▸ Work request: Could you write out the listing below exactly as it stands, leaving out the pictures?

#####

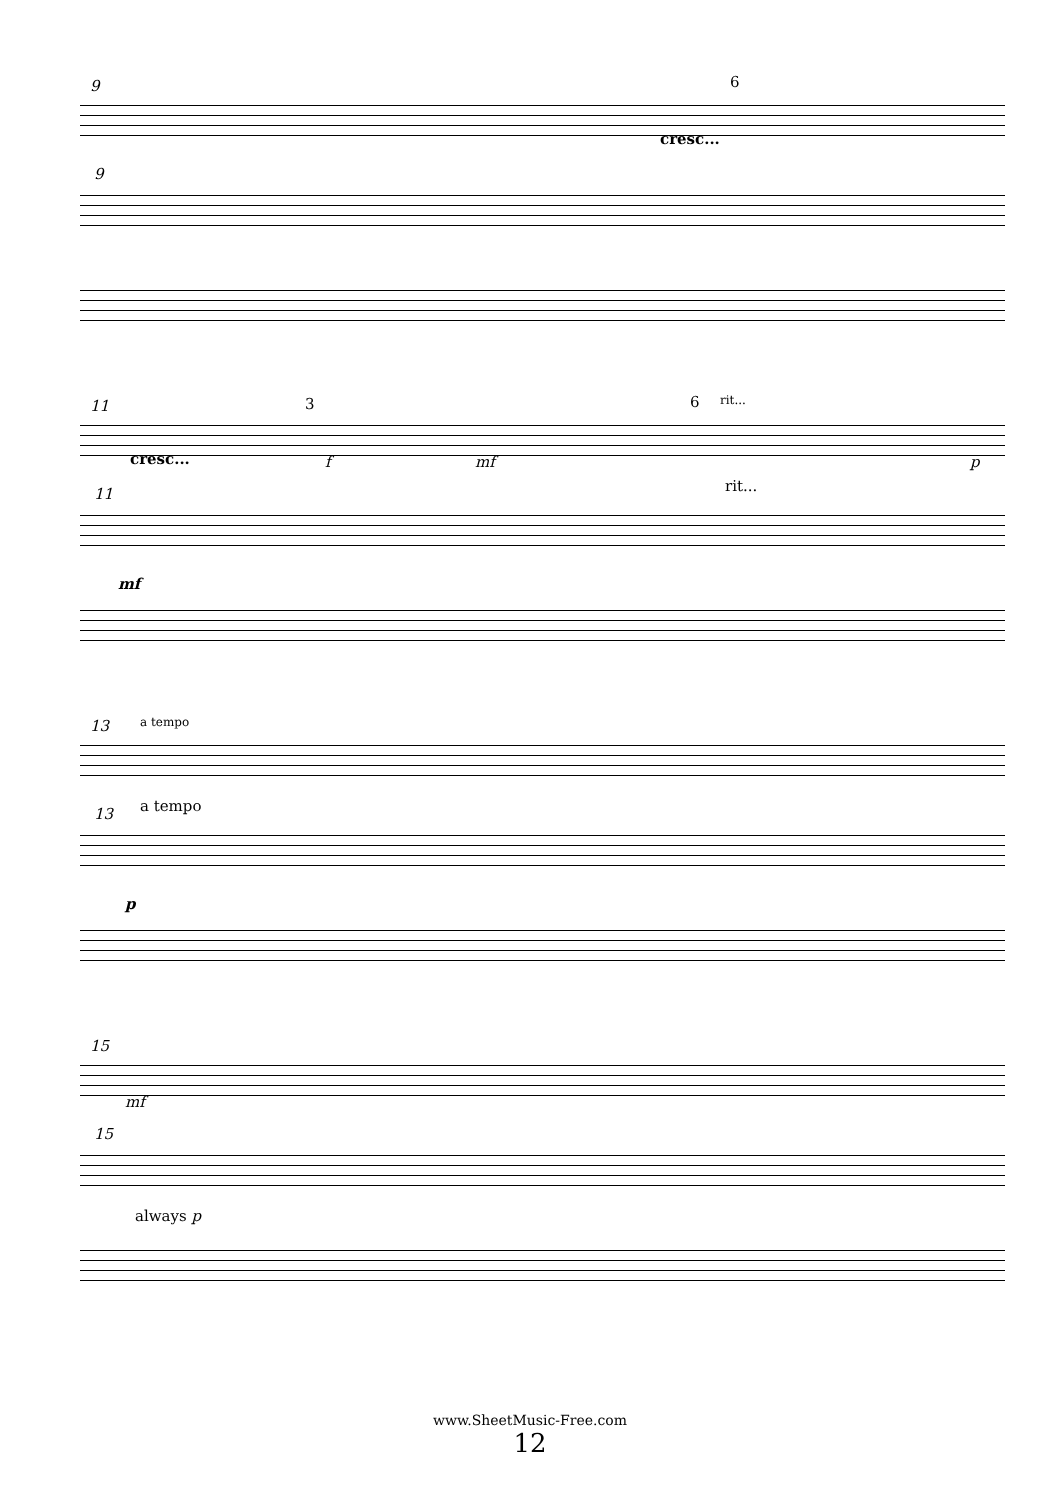9 6
cresc...
9
11 3 6 rit...
cresc... f mf p
11 rit...
mf
13 a tempo
13 a tempo
p
15
mf
15
always p
www.SheetMusic-Free.com
12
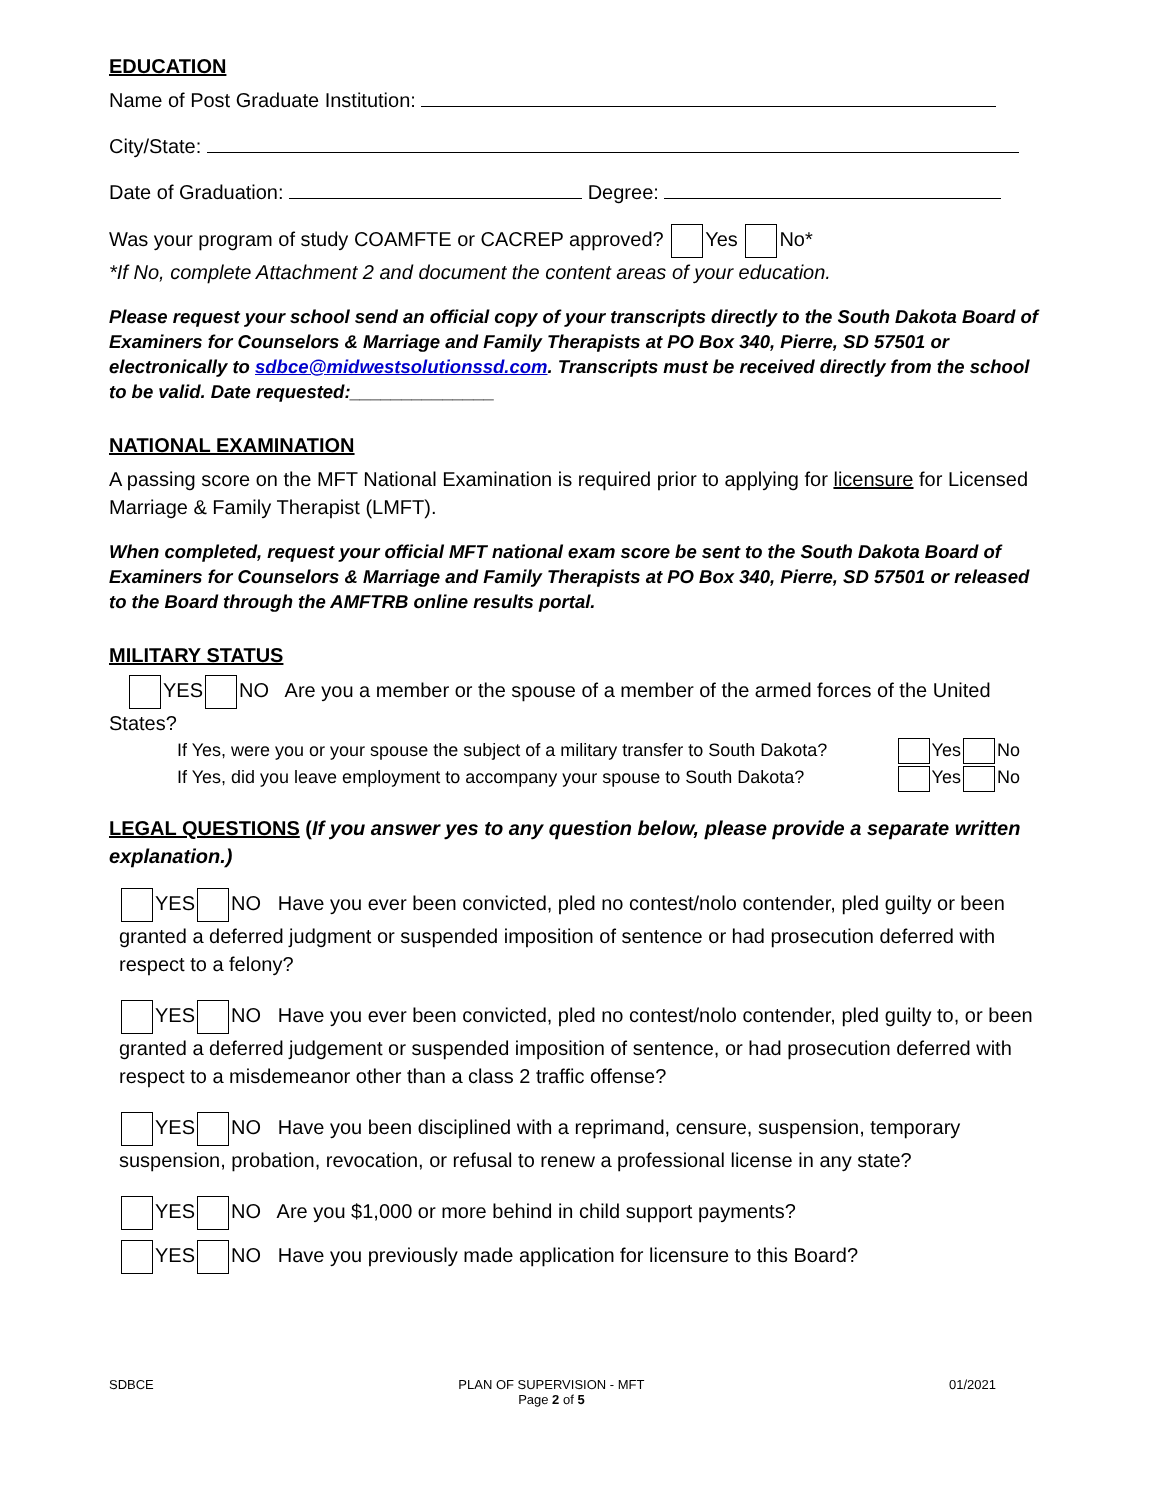EDUCATION
Name of Post Graduate Institution:
City/State:
Date of Graduation: Degree:
Was your program of study COAMFTE or CACREP approved? Yes No*
*If No, complete Attachment 2 and document the content areas of your education.
Please request your school send an official copy of your transcripts directly to the South Dakota Board of Examiners for Counselors & Marriage and Family Therapists at PO Box 340, Pierre, SD 57501 or electronically to sdbce@midwestsolutionssd.com. Transcripts must be received directly from the school to be valid. Date requested:______________
NATIONAL EXAMINATION
A passing score on the MFT National Examination is required prior to applying for licensure for Licensed Marriage & Family Therapist (LMFT).
When completed, request your official MFT national exam score be sent to the South Dakota Board of Examiners for Counselors & Marriage and Family Therapists at PO Box 340, Pierre, SD 57501 or released to the Board through the AMFTRB online results portal.
MILITARY STATUS
YES NO Are you a member or the spouse of a member of the armed forces of the United States?
If Yes, were you or your spouse the subject of a military transfer to South Dakota? Yes No
If Yes, did you leave employment to accompany your spouse to South Dakota? Yes No
LEGAL QUESTIONS (If you answer yes to any question below, please provide a separate written explanation.)
YES NO Have you ever been convicted, pled no contest/nolo contender, pled guilty or been granted a deferred judgment or suspended imposition of sentence or had prosecution deferred with respect to a felony?
YES NO Have you ever been convicted, pled no contest/nolo contender, pled guilty to, or been granted a deferred judgement or suspended imposition of sentence, or had prosecution deferred with respect to a misdemeanor other than a class 2 traffic offense?
YES NO Have you been disciplined with a reprimand, censure, suspension, temporary suspension, probation, revocation, or refusal to renew a professional license in any state?
YES NO Are you $1,000 or more behind in child support payments?
YES NO Have you previously made application for licensure to this Board?
SDBCE PLAN OF SUPERVISION - MFT
Page 2 of 5 01/2021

#####

▸ Finished task:
9 6
cresc...
9
11 3 6 rit...
cresc... f mf p
11 rit...
mf
13 a tempo
13 a tempo
p
15
mf
15
always p
www.SheetMusic-Free.com
12
EDUCATION
Name of Post Graduate Institution:
City/State:
Date of Graduation: Degree:
Was your program of study COAMFTE or CACREP approved? Yes No*
*If No, complete Attachment 2 and document the content areas of your education.
Please request your school send an official copy of your transcripts directly to the South Dakota Board of Examiners for Counselors & Marriage and Family Therapists at PO Box 340, Pierre, SD 57501 or electronically to sdbce@midwestsolutionssd.com. Transcripts must be received directly from the school to be valid. Date requested:______________
NATIONAL EXAMINATION
A passing score on the MFT National Examination is required prior to applying for licensure for Licensed Marriage & Family Therapist (LMFT).
When completed, request your official MFT national exam score be sent to the South Dakota Board of Examiners for Counselors & Marriage and Family Therapists at PO Box 340, Pierre, SD 57501 or released to the Board through the AMFTRB online results portal.
MILITARY STATUS
YES NO Are you a member or the spouse of a member of the armed forces of the United States?
If Yes, were you or your spouse the subject of a military transfer to South Dakota? Yes No
If Yes, did you leave employment to accompany your spouse to South Dakota? Yes No
LEGAL QUESTIONS (If you answer yes to any question below, please provide a separate written explanation.)
YES NO Have you ever been convicted, pled no contest/nolo contender, pled guilty or been granted a deferred judgment or suspended imposition of sentence or had prosecution deferred with respect to a felony?
YES NO Have you ever been convicted, pled no contest/nolo contender, pled guilty to, or been granted a deferred judgement or suspended imposition of sentence, or had prosecution deferred with respect to a misdemeanor other than a class 2 traffic offense?
YES NO Have you been disciplined with a reprimand, censure, suspension, temporary suspension, probation, revocation, or refusal to renew a professional license in any state?
YES NO Are you $1,000 or more behind in child support payments?
YES NO Have you previously made application for licensure to this Board?
SDBCE PLAN OF SUPERVISION - MFT
Page 2 of 5 01/2021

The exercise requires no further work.